Work task
Across the whole listing, copy out every line that includes the string "French".

Task material
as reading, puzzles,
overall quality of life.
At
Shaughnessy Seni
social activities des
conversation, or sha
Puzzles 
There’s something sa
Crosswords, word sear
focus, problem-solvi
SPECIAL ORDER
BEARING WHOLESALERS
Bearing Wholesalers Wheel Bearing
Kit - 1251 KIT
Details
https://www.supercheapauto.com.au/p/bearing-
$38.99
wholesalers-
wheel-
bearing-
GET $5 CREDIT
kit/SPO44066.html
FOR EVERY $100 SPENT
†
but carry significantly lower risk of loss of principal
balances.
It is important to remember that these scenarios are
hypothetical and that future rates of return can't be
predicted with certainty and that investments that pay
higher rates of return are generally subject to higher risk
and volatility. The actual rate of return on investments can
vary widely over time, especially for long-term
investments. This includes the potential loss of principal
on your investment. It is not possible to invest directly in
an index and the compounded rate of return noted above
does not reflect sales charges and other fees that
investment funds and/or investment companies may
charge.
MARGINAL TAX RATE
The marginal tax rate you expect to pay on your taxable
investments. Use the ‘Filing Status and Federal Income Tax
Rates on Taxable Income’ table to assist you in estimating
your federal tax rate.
--
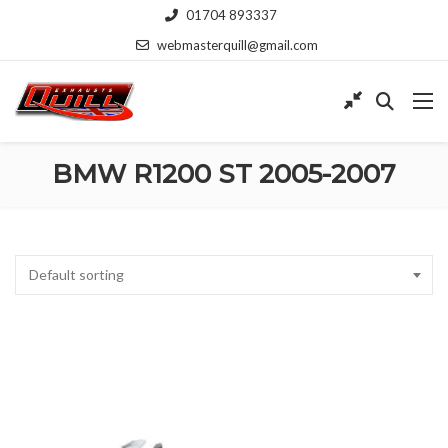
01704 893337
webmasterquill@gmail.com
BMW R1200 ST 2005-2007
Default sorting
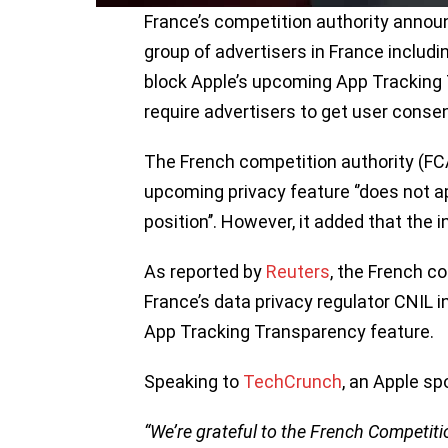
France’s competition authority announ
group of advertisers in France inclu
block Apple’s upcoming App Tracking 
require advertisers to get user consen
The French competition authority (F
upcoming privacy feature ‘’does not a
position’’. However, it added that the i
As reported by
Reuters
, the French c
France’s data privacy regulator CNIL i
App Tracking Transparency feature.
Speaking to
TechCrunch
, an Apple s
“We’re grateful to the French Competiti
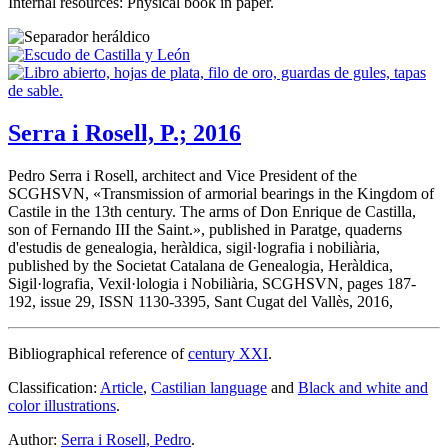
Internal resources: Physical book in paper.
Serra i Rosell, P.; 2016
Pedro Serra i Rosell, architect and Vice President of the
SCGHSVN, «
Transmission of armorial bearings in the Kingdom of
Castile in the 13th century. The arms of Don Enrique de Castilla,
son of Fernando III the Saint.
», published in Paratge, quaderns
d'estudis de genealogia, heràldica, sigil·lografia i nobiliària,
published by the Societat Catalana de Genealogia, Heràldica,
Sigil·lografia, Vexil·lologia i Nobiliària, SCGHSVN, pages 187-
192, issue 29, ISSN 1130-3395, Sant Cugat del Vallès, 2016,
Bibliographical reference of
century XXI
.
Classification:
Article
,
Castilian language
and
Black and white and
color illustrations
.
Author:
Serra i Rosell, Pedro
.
==
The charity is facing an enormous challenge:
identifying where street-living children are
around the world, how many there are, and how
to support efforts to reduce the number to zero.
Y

Response area
The French competition authority (F
, the French c
“We’re grateful to the French Competiti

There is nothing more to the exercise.